Figure 3. Conditioned medium from PHT cells contains IFNλ1, which is required for ISG induction

(A), ELISA for IFNβ, IFNλ1, and IFNλ2 in four independent PHT CM preparations (left y axis). In parallel, the extent of ISG induction in each sample was determined by RT-qPCR for the levels of IFI44L induced in U2OS cells exposed to the sample (right y axis). (B), The levels of IFNβ and IFNλ1 mRNA in three preparations of PHT cells was assessed by RT-qPCR. In parallel, IFNβ and IFNλ1 mRNA levels were determined in mock-treated HBMEC, or in HBMEC exposed to 10μg poly I:C (‘floated’ in the medium) for ~24hrs.
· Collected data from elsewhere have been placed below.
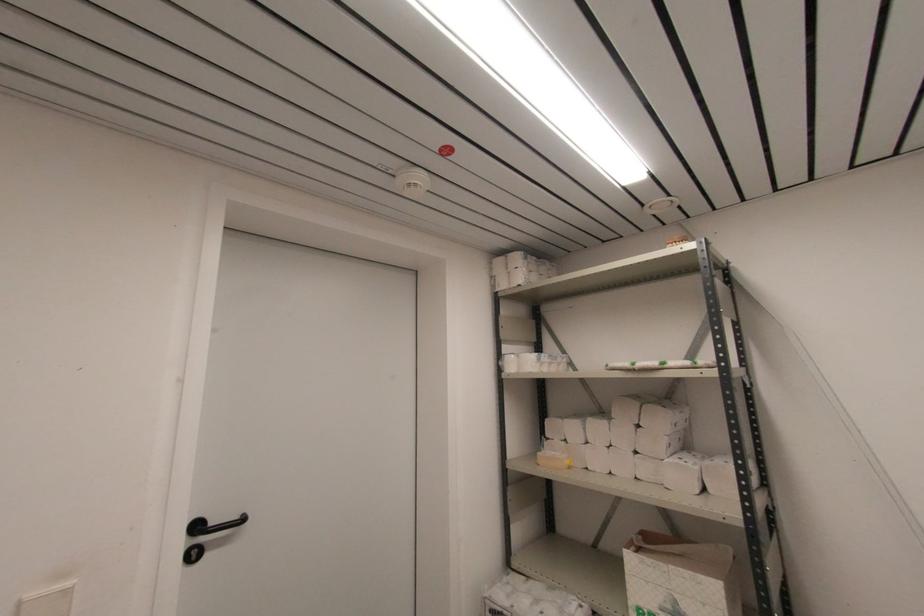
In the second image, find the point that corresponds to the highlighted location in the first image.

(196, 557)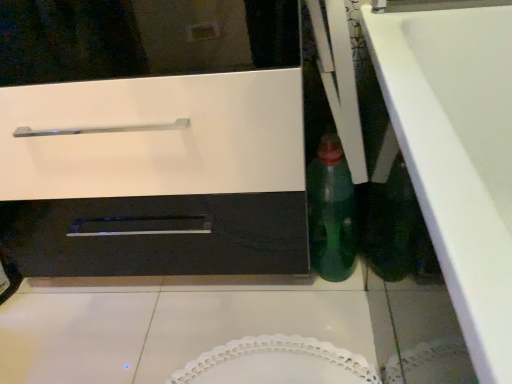
The width and height of the screenshot is (512, 384). Identify the location of vacant area in front of white glossy oven at center. 178,338.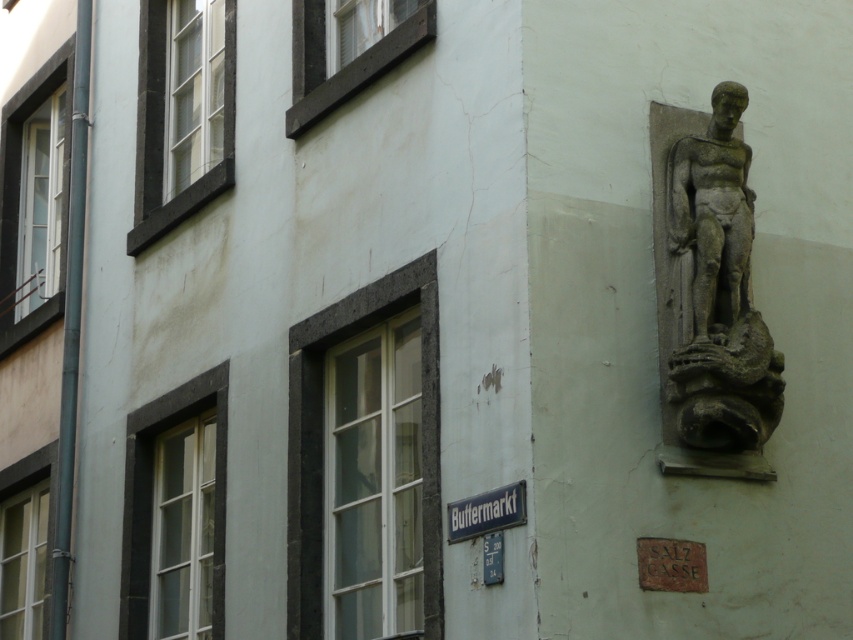
Question: Does gray stone statue at upper right have a smaller size compared to metallic blue street sign at center?

Choices:
 (A) no
 (B) yes

Answer: (A)

Question: From the image, what is the correct spatial relationship of gray stone statue at upper right in relation to metallic blue street sign at center?

Choices:
 (A) above
 (B) below

Answer: (A)

Question: Can you confirm if gray stone statue at upper right is wider than metallic blue street sign at center?

Choices:
 (A) yes
 (B) no

Answer: (A)

Question: Which of the following is the closest to the observer?

Choices:
 (A) gray stone statue at upper right
 (B) metallic blue street sign at center

Answer: (B)

Question: Which of the following is the closest to the observer?

Choices:
 (A) (675, 324)
 (B) (448, 538)

Answer: (B)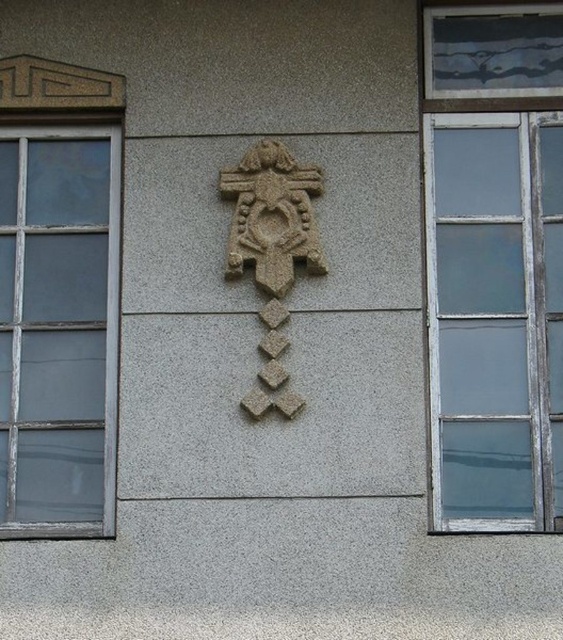
You are standing in front of the building and want to look through the clear glass window at right and the clear glass window at left. Which window should you look up to see?

The clear glass window at right is located above the clear glass window at left, so you should look up to see the clear glass window at right.

You are standing in front of the building and notice two points on the wall. The first point is at coordinates point [470,250] and the second is at point [287,193]. Which point is closer to you?

Point [470,250] is further to the viewer than point [287,193], so the second point is closer to you.

You are standing in front of the building and notice the clear glass window at right and the granite stone cross at center. Which object is located higher up on the wall?

The clear glass window at right is positioned over the granite stone cross at center, so it is located higher up on the wall.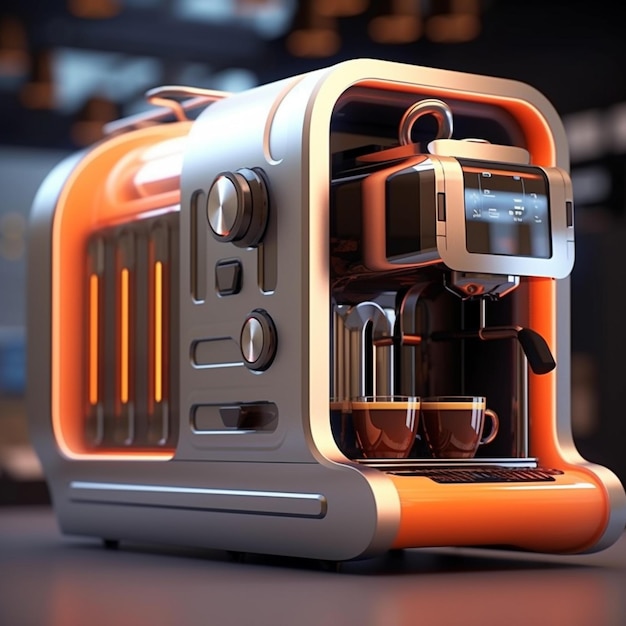
Find the location of a particular element. glass cups is located at coordinates 396,434, 462,432.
Data are shown as a fold change from mock-treated HBMEC cells. (C), Level of ISG induction (as assessed by IFI44L RT-qPCR) in U2OS cells exposed to purified IFNλ1, or to three preparations of PHT CM incubated with a non-neutralizing monoclonal antibody (MOPC21) or anti-IFNλ-1-3 neutralizing antibodies. (D), RT-qPCR for IFNβ, IFNλ1, or IFNλ2 in indicated trophoblast cell lines infected with Sendai virus (SeV) for ~24hrs. (E), RT-qPCR for IFNλ1 or IFNλ2 in the indicated trophoblast cell lines infected with DENV or ZIKV^M for ~24hrs. (F), RT-qPCR for IFNλ1 or OAS1 in JEG-3 or PHT cells infected with DENV, ZIKV^M, or ZIKV^C for ~24hrs. (G), ZIKV^C infection in HBMEC transfected with control siRNA (CONsi) or IL28RA siRNAs and exposed to PHT conditioned medium depleted of vesicles for ~24hrs prior to infection. In all panels, data are shown as mean ± standard deviation (*p<0.05, **p<0.01, ***p<0.001, ns not significant).
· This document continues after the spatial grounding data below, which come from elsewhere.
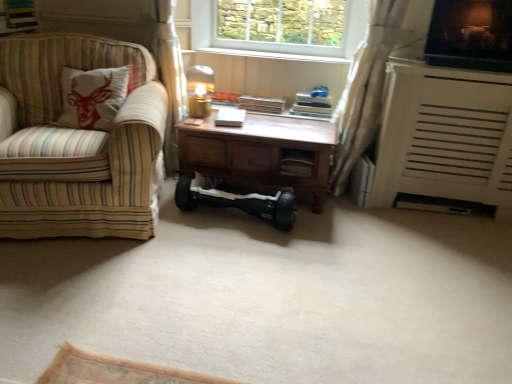
Question: Can you confirm if wooden desk at center is smaller than black rubber hoverboard at center?

Choices:
 (A) yes
 (B) no

Answer: (A)

Question: Considering the relative sizes of wooden desk at center and black rubber hoverboard at center in the image provided, is wooden desk at center thinner than black rubber hoverboard at center?

Choices:
 (A) no
 (B) yes

Answer: (B)

Question: Is wooden desk at center positioned beyond the bounds of black rubber hoverboard at center?

Choices:
 (A) no
 (B) yes

Answer: (B)

Question: Can you confirm if wooden desk at center is positioned to the right of black rubber hoverboard at center?

Choices:
 (A) yes
 (B) no

Answer: (B)

Question: Is the depth of wooden desk at center greater than that of black rubber hoverboard at center?

Choices:
 (A) yes
 (B) no

Answer: (A)

Question: In terms of size, does metallic gold table lamp at center appear bigger or smaller than wooden desk at center?

Choices:
 (A) big
 (B) small

Answer: (B)

Question: From a real-world perspective, is metallic gold table lamp at center physically located above or below wooden desk at center?

Choices:
 (A) below
 (B) above

Answer: (B)

Question: Looking at their shapes, would you say metallic gold table lamp at center is wider or thinner than wooden desk at center?

Choices:
 (A) wide
 (B) thin

Answer: (B)

Question: From the image's perspective, is metallic gold table lamp at center above or below wooden desk at center?

Choices:
 (A) below
 (B) above

Answer: (B)

Question: From a real-world perspective, relative to metallic gold table lamp at center, is wooden drawer at center vertically above or below?

Choices:
 (A) above
 (B) below

Answer: (B)

Question: Is point (285, 157) closer or farther from the camera than point (207, 67)?

Choices:
 (A) farther
 (B) closer

Answer: (B)

Question: Do you think wooden drawer at center is within metallic gold table lamp at center, or outside of it?

Choices:
 (A) inside
 (B) outside

Answer: (B)

Question: Considering the positions of wooden drawer at center and metallic gold table lamp at center in the image, is wooden drawer at center wider or thinner than metallic gold table lamp at center?

Choices:
 (A) thin
 (B) wide

Answer: (B)

Question: Looking at their shapes, would you say black rubber hoverboard at center is wider or thinner than white textured heater at right?

Choices:
 (A) thin
 (B) wide

Answer: (B)

Question: Is point (189, 274) positioned closer to the camera than point (502, 84)?

Choices:
 (A) farther
 (B) closer

Answer: (B)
Figure 4. Schematic depicting the structure of the human placenta and the role of IFNλ1 in protecting against ZIKV infection

(A), The intrauterine environment during human pregnancy. Embryonic structures include the villous tree of the human hemochorial placenta and the umbilical cord, which transfers blood between the placenta and the fetus. (B), An overview of a single placental villus. Extravillous trophoblasts invade and anchor the placenta to the maternal decidua and to the inner third of the myometrium. The villous tree consists of both floating and anchoring villi. Multinucleated syncytiotrophoblasts overlie the surfaces of the villous tree and are in direct contact with maternal blood, which fills the intervillous space (IVS) once the placenta is fully formed. Mononuclear cytotrophoblasts are subjacent to the syncytiotrophoblasts and the basement membrane of the villous tree, and serve to replenish the syncytiotrophoblast layer throughout pregnancy. (C), In the work presented here, we show that syncytiotrophoblasts release IFNλ1 that can act in both autocrine and paracrine manners to induce ISGs, which protect against ZIKV, and other viral infections. The paracrine function of IFNλ could work locally within the direct maternal-fetal compartment, or might circulate more systemically to act on other maternal target cells.